April 20, 1994
Ted Hawkins, The Next Hundred Years (Geffen 1994) -- Hats off again to Geffen for taking a chance on an artist who truly cares about his music. Ted Hawkins is a powerful and compelling blues singer; if his life story is true, it's amazing that he survived long enough to cut this disc.
Now age 58, Hawkins was born in Lakeshore, Mississippi, which he describes as "a place where the trains don't even stop." Hawkins never knew his father, and his mother was an alcoholic and a prostitute. He dropped out of school at age 12, and managed to land in the state penitentiary by age 15. Upon his release, he learned that his mother had died of cirrhosis of the liver. Hawkins hit the road, and eventually landed in Geneva, New York. He met a woman at a church and got married; two months later, she died of cancer.
With this sad background, Hawkins decided in 1966 to find a place where it was warmer, and moved to L.A. Since then, Hawkins (who is now married, with one son) has made a living as a street musician, most recently along Venice Beach (where he was heard and signed by Geffen A&R executive Tony Berg).
Which is not to say that Hawkins' life has been all hard knocks. The Next Hundred Years is actually his sixth release: from 1986 to 1990, he lived in England and was well received on the Continent. However, he has no stateside following, and still works as a street musician.

_Required actions_
A: For each statement below, say whether it agrees with the Ted Hawkins review, answering yes or no and quoting the deciding words of the review. (i) Hawkins was born in Lakeshore, Mississippi. (ii) The Next Hundred Years is Hawkins' first release. (iii) Hawkins has no following in the United States.
B: Output the part of the Ted Hawkins review that begins at the words "With this sad" and stops after the words "a street musician.".

_Excerpted data_
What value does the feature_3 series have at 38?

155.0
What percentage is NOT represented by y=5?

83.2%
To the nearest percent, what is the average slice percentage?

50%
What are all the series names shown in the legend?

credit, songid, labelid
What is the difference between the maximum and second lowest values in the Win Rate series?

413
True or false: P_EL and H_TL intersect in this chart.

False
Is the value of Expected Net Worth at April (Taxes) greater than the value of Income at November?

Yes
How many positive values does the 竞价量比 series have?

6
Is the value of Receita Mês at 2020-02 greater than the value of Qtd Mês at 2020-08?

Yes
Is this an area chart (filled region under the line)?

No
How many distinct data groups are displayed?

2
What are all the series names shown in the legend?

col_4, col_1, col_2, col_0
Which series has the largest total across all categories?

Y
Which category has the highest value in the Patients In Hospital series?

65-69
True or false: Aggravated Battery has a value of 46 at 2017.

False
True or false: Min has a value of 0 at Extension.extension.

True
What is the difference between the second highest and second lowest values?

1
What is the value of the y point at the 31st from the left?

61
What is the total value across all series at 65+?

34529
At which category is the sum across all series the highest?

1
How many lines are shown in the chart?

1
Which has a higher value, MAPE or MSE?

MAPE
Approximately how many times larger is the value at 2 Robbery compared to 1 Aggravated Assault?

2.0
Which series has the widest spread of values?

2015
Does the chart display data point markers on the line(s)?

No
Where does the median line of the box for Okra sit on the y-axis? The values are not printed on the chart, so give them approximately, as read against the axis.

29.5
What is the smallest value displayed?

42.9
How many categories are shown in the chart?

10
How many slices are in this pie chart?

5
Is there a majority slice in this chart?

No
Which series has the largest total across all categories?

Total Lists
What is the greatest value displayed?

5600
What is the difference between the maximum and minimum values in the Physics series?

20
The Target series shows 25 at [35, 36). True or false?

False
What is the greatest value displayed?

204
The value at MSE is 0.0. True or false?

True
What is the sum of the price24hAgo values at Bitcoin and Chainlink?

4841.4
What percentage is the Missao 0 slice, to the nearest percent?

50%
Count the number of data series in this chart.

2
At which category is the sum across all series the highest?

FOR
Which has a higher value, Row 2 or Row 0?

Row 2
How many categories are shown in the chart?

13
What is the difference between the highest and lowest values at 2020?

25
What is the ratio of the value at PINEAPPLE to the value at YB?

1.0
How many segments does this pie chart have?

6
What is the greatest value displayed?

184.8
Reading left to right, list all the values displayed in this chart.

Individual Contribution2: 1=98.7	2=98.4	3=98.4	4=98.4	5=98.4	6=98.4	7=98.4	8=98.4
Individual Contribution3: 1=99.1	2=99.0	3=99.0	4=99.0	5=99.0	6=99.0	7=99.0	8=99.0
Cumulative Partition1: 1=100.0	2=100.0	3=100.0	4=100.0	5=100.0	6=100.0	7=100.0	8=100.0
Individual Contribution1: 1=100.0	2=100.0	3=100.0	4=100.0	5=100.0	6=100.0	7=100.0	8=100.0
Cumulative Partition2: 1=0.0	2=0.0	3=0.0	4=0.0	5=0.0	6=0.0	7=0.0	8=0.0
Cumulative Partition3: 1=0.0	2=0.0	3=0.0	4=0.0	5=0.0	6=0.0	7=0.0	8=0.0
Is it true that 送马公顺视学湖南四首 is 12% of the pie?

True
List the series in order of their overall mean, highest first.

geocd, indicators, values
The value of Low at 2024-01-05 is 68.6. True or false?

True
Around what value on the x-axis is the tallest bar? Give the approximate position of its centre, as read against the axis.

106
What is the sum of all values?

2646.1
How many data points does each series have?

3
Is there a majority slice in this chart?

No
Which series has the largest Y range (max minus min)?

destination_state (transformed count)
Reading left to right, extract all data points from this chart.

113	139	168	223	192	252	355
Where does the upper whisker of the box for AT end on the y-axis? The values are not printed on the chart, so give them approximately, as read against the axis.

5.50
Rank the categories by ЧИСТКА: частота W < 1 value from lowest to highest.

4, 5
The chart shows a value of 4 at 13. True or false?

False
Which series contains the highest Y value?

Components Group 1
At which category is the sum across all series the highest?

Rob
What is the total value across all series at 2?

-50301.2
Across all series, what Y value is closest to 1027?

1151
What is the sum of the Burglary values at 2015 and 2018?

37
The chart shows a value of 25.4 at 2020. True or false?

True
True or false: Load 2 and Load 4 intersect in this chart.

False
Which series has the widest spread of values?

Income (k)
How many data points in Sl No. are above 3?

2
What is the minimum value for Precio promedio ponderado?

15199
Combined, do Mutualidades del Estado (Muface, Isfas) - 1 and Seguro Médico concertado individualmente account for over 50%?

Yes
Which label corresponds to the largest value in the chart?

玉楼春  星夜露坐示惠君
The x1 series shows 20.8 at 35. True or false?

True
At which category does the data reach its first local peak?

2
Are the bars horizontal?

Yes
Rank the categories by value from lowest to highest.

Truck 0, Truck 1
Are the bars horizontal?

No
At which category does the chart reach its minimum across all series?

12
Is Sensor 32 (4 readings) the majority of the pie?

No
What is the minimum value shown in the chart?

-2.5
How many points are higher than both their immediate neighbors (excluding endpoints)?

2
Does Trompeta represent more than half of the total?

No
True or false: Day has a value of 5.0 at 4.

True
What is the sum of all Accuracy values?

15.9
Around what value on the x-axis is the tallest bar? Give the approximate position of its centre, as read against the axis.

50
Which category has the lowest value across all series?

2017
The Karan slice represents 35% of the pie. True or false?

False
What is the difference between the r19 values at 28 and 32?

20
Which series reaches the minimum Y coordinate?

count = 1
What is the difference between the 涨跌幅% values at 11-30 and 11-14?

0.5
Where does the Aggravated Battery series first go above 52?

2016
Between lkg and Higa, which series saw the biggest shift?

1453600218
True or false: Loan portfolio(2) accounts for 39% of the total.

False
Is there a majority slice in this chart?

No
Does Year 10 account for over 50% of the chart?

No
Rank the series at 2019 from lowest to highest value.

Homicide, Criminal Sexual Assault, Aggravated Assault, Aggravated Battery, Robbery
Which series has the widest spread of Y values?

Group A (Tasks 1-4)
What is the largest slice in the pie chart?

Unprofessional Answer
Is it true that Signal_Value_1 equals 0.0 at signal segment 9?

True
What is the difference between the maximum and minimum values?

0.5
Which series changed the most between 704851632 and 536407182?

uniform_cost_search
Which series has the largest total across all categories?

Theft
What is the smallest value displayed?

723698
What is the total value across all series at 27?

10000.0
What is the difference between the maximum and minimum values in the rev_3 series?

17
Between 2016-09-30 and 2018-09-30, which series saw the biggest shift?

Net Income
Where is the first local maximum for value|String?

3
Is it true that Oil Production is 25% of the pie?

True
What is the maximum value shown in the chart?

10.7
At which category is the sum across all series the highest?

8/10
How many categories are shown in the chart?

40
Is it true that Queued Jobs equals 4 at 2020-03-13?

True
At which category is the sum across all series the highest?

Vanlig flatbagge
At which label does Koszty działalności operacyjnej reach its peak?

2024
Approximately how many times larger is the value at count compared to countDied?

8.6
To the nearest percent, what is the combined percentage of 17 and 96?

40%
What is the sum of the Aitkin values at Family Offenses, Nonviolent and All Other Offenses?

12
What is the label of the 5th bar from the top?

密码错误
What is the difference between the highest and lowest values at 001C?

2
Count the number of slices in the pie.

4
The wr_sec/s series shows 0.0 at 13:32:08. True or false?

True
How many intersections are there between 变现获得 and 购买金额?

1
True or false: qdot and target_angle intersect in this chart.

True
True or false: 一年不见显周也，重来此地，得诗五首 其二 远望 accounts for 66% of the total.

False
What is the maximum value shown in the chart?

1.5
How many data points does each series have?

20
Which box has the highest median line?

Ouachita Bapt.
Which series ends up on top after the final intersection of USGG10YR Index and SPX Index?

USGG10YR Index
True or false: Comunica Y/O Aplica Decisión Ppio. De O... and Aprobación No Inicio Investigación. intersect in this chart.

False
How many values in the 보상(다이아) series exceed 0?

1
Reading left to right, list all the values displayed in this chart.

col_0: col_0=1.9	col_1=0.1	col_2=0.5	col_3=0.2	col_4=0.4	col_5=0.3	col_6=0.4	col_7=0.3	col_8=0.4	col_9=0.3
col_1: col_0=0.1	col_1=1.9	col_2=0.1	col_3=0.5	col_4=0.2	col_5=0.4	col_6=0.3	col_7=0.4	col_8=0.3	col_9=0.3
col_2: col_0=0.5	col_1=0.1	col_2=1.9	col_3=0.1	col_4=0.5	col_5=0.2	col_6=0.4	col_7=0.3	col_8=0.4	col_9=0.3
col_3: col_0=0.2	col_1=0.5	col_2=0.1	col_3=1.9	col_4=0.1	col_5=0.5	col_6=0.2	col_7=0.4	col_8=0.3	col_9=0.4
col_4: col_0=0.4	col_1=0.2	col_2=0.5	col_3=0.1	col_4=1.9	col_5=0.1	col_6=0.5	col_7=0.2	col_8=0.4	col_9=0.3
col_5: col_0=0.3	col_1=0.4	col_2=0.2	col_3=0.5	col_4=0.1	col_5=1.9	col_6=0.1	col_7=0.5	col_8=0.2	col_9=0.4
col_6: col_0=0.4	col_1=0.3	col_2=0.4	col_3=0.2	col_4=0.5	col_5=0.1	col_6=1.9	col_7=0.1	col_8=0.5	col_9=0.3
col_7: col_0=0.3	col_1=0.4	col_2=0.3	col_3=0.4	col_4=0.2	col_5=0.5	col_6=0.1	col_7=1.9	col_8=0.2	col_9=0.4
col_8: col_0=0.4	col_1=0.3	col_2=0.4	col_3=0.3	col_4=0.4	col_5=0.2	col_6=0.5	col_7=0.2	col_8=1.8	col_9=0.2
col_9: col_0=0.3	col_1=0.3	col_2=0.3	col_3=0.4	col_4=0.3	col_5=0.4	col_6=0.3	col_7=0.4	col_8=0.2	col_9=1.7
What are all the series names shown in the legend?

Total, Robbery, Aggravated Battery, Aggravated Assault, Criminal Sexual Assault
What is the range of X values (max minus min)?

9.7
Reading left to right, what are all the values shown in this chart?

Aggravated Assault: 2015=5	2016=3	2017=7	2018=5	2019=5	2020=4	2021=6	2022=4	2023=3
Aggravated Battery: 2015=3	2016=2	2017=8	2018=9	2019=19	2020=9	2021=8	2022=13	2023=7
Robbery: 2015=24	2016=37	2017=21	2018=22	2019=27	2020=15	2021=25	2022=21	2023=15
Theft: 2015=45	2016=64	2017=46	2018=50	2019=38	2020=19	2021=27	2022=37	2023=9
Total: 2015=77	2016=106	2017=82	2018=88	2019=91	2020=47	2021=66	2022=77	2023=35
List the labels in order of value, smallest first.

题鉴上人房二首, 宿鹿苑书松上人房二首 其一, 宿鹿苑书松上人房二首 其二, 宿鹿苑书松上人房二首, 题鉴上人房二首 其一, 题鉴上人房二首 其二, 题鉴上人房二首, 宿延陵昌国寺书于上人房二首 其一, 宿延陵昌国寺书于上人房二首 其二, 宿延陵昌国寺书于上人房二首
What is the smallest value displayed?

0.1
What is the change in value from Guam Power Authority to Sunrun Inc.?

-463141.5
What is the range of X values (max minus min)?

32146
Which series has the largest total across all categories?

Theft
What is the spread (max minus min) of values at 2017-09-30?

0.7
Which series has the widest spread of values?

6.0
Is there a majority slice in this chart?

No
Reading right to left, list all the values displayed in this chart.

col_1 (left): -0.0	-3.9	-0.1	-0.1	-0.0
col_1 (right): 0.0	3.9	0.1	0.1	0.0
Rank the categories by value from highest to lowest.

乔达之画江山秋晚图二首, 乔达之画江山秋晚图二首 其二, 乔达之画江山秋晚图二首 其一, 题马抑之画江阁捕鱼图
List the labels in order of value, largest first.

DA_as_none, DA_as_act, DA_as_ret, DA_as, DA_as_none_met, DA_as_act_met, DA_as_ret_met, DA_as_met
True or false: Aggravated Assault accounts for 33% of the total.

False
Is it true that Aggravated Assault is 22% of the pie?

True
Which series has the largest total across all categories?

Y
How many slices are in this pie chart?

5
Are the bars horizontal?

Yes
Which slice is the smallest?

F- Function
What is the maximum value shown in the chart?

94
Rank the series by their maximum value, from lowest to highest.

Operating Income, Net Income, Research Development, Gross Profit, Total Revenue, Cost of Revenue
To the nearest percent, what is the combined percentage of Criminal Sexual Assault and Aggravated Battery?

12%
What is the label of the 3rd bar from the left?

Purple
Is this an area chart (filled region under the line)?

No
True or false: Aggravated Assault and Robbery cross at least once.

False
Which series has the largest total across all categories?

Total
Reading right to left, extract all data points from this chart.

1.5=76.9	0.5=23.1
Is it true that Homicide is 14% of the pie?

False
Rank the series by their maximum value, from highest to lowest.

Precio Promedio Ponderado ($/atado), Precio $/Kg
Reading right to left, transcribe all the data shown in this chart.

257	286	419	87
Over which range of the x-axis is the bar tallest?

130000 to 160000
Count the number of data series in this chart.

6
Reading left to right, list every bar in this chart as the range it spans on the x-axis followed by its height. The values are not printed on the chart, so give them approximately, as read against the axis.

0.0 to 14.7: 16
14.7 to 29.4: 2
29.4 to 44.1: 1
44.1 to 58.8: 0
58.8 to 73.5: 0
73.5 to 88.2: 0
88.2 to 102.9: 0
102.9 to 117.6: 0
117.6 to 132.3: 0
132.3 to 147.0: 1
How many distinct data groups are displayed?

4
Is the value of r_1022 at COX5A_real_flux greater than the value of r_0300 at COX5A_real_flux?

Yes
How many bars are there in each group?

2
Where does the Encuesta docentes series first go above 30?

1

_Answers for the tasks_
A:
(i) Yes: "Hawkins was born in Lakeshore, Mississippi"
(ii) No: "The Next Hundred Years is actually his sixth release"
(iii) Yes: "he has no stateside following"

B:
With this sad background, Hawkins decided in 1966 to find a place where it was warmer, and moved to L.A. Since then, Hawkins (who is now married, with one son) has made a living as a street musician, most recently along Venice Beach (where he was heard and signed by Geffen A&R executive Tony Berg).
Which is not to say that Hawkins' life has been all hard knocks. The Next Hundred Years is actually his sixth release: from 1986 to 1990, he lived in England and was well received on the Continent. However, he has no stateside following, and still works as a street musician.